More and more cryptocurrency mining malware continues to hone in on major corporations, hijacking victims to mine altcoin Monero (XMR).
Results from research conducted by a Special Ops team at cybersecurity firm JASK indicated a customized version of trojan Shellbot has become more and more common since it came out in November 2018.
The people behind it, the company confirmed, appear to be a hacker group from Romania known as Outlaw, a translation of the Romanian word “haiduc,” which also lends its name to one of the payloads the malware places in.
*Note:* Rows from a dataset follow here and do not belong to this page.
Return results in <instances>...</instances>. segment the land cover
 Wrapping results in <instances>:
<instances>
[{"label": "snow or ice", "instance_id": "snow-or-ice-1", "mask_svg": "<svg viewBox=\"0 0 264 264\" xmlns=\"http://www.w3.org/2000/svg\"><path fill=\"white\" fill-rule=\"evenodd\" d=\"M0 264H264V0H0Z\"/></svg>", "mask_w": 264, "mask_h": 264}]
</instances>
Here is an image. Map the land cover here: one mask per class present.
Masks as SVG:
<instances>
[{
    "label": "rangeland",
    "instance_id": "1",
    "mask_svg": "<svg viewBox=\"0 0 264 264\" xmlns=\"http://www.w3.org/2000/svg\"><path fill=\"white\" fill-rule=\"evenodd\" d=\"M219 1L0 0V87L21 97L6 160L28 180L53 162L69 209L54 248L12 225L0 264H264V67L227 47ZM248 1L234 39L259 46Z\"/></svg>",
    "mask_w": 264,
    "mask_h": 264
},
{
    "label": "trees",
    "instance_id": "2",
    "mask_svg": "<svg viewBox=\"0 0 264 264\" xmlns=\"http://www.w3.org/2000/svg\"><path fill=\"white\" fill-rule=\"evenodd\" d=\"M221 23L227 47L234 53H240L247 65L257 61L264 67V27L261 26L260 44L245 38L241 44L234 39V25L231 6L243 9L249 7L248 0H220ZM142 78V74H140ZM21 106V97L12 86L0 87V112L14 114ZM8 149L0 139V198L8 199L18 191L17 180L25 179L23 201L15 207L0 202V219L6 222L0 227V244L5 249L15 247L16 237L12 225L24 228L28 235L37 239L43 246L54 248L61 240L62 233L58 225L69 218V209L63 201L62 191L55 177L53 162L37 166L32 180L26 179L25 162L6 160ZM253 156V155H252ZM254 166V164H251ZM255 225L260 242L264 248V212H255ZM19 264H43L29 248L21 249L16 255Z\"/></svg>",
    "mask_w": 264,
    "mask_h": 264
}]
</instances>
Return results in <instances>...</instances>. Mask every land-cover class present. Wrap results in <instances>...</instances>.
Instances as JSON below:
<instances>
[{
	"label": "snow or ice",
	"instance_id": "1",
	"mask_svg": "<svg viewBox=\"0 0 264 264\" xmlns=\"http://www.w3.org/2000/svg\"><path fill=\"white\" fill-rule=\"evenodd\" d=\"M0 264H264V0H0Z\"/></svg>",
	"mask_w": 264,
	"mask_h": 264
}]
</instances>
“The toolkit observed [...] in use by the attacker contains three primary components: IRC (Internet Relay Chat) botware for Command and Control (C2), a revenue stream via Monero mining, and a popular scan and brute force tool, haiduc,” JASK relayed.
The most recent threat precisely targets users of devices running Linux. In mid-January, a study from Palo Alto Networks discovered another Monero-mining malware targeting Linux users that could disable cloud-based security measures to escape detection.
These “cryptojacking attacks” — putting in malware which secretly mines cryptocurrency on a victim’s device — have become more widespread over the past year.
Malware detections rose by almost 500 percent in the first half of 2018, while a survey in August 2018 relayed that in the United Kingdom alone, over half of businesses had been impacted by cryptojacking at some point.